A diet high in antioxidants and low in saturated fat can promote a healthier brain. It’s also important to get a good night’s sleep and exercise regularly to boost memory function as we age. The best way to ensure you’re getting enough of these nutrients is by eating plenty of fruit and vegetables. The antioxidants in berries, like blueberries. シアリス 通販 help reduce inflammation and prevent oxidative stress.
Studies have shown that wild blueberries can improve verbal memory, word recognition and reaction inhibition in children after just one hour of consuming them. These fruits also have been proven to help slow cognitive decline in older adults.
Consuming a blueberry-based beverage daily for six months improved memory performance and depressive symptoms in a group of older adults experiencing mild cognitive impairment (MCI). They also experienced an increase in natural killer cells, the body’s first line of defense against viral illnesses and cancer.
Green leafy vegetables such as kale, spinach and swiss chard are packed with nutrients that support brain health. These include lutein, which reduces inflammation in the brain; vitamin K, which is important for the maintenance of neurotransmitter function; and folate, which has been linked to improving memory.
A study from Rush University in Chicago found that participants who consumed 1.3 servings of greens a day experienced less mental decline over time than those who ate little or no leafy greens. And the difference was even greater when researchers accounted for other factors such as age, education, exercise, smoking and alcohol consumption.
The study also found that older adults who ate leafy greens had lower levels of amyloid beta, which is associated with Alzheimer’s disease. While the results were encouraging, Morris cautions that they don’t prove that greens alone can keep memory loss at bay.
Eggs are one of the best brain foods you can eat thanks to their high levels of vitamin B12, choline and selenium. These nutrients improve memory, focus and overall cognitive performance.

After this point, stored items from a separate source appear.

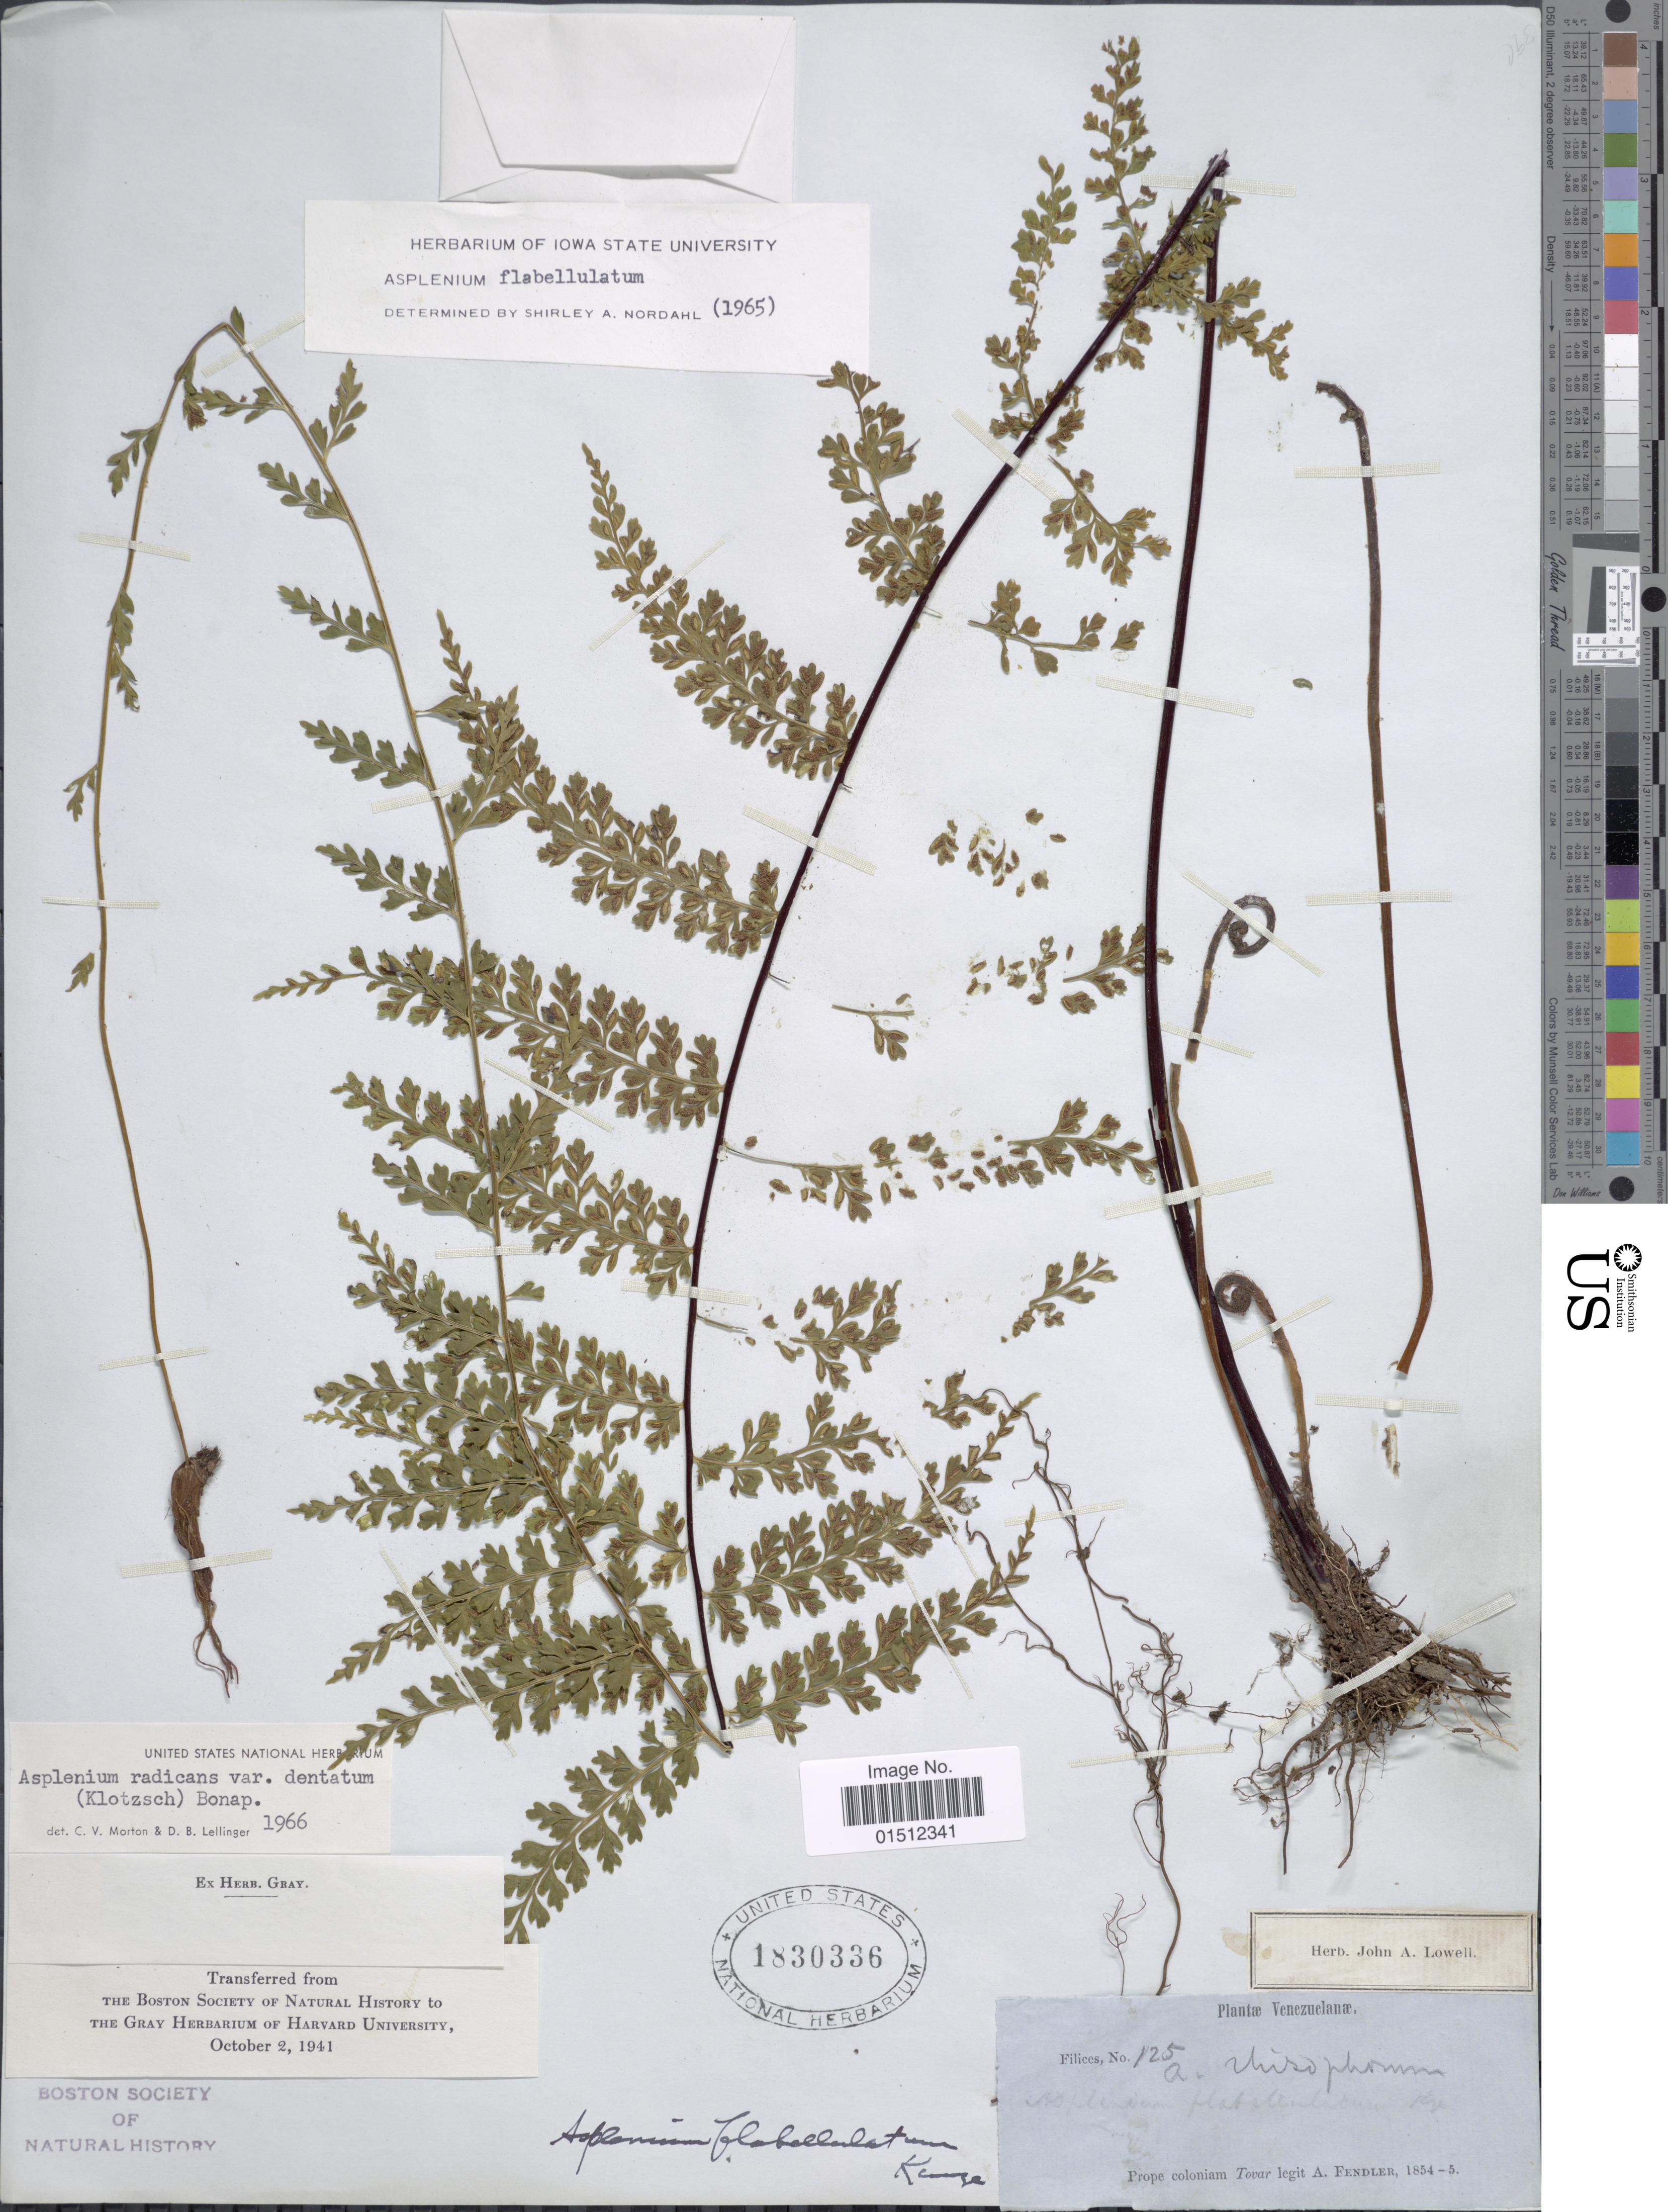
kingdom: Plantae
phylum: Tracheophyta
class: Polypodiopsida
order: Polypodiales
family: Aspleniaceae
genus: Asplenium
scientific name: Asplenium radicans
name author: L.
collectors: A. Fendler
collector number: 125a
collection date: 1854/1855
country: Venezuela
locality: Venezuelanae. Prope coloniam Tovar.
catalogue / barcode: US 1830336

Another nutrient in eggs is lutein, which may help prevent memory loss and age-related cognitive decline. Lutein is also a powerful antioxidant, protecting the brain from inflammation and free radical damage.
A recent study published in Nutritional Neuroscience found that older adults who consumed more eggs experienced better cognition. However, it is not clear if this was related to egg intake or to an overarching diet.
4. Oily Fish
Oily fish (like salmon, tuna, sardines and mackerel) are a great source of protein and essential vitamins and minerals. They are also high in omega-3 fatty acids, which are known to improve heart and brain health and help prevent cancer.
But beware – some types of fish can have high levels of pollutants, including mercury. This is why the government recommends that girls, women who are pregnant or breastfeeding, planning a pregnancy or may have a child one day should only eat two portions a week of oily fish.
Despite this, research suggests that people who eat more fish are less likely to develop dementia and Alzheimer’s disease. In addition, fish consumption is linked to healthier brain development in infants and children. It’s important to eat at least two portions of fish a week to get the most benefits from omega-3s and other nutrients. セルノスジェル for healthy health and boost your immunity, this is the one you need.
5. Dark Chocolate
Dark chocolate contains flavonoids, antioxidants, and caffeine, which all contribute to better memory and concentration. It also has a lot of potassium, which improves focus.
A study published in the journal Nutritional Neuroscience found that people who consume dark chocolate on a regular basis score better on tests of cognitive function. This may be due to the flavanol epicatechin, which promotes blood flow to the brain.
In another study, 70 percent cocoa dark chocolate consumption was associated with improved verbal episodic memory two hours after consumption in healthy young adults relative to white chocolate control. These findings suggest that everyday available portions (35 g) of dark chocolate can confer benefits to the brain in healthy consumers.